Indian startup Rocket he’s betting that the next big opportunity is the pre-coding part of vibe: artificial intelligence helping people decide what to make. It has launched a platform that produces advisory-type product strategies.
The startup, based in Surat, India, on Tuesday unveiled its platform, Rocket 1.0, which connects research, product creation and competitive intelligence into a single workflow. The platform creates detailed product strategy documents — including pricing, financial units and go-to-market proposals.
As AI-powered coding tools proliferate – from platforms like Cursor, Replit and Lovable to features like Claude Code and Codex – writing code has become significantly easier and faster. “Anyone can build code now … it’s become a commodity. But what to build is something that everyone is missing,” said Rocket co-founder and CEO Vishal Virani (pictured above), adding that “running a business and just building a codebase are two different things.”
TechCrunch briefly tested Rocket’s platform before launch and found that it generated PDF product requirements documents from simple messages. These documents look like consulting-style reports rather than vibe or chatbot coding tools, which focus heavily on features and execution.
However, some of the analysis appeared to be compiled from existing data – combining known pricing models, user behavior patterns and competitive information – rather than based on independently verifiable information.
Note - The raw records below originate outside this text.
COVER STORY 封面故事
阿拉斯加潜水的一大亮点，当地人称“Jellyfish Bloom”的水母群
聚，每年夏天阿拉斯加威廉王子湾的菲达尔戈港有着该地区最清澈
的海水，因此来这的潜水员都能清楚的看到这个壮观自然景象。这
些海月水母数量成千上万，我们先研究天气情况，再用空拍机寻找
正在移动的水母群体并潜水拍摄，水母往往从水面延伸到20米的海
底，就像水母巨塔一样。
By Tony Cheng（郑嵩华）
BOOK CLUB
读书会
This suggests that users may need to validate the results before making business decisions. Virani said the platform can offer human support when users run into problems.
The product may also track competitors, including changes to their websites and traffic trends. Rocket relies on more than 1,000 data sources for its analysis, including Meta’s ad libraries, Similarweb’s API and its own crawlers, Virani said.
Rocket’s subscription plans range from $25 per month for app building to $250 for strategic and research features and up to $350 for the full platform, including competitive intelligence.
Techcrunch event
San Francisco, California
|
13-15 October 2026
The $250 plan can produce two to three “McKinsey-grade” research reports alongside product builds, Virani told TechCrunch, positioning her higher bids as a lower-cost alternative to traditional consulting, which often costs thousands of dollars for similar strategy work.
Rocket raised a $15 million seed round in September from Accel, Salesforce Ventures and Together Fund. Since then, the startup says it has grown from 400,000 to over 1.5 million users in 180 countries. It also reported an annual average revenue per user in the region of ~$4,000, although it did not disclose detailed numbers of paying customers. The startup said it operates with gross margins of more than 50%, with 20–30% of its customers being SMEs.
Rocket has a team of 57 employees and is headquartered in Surat, with operations in Palo Alto.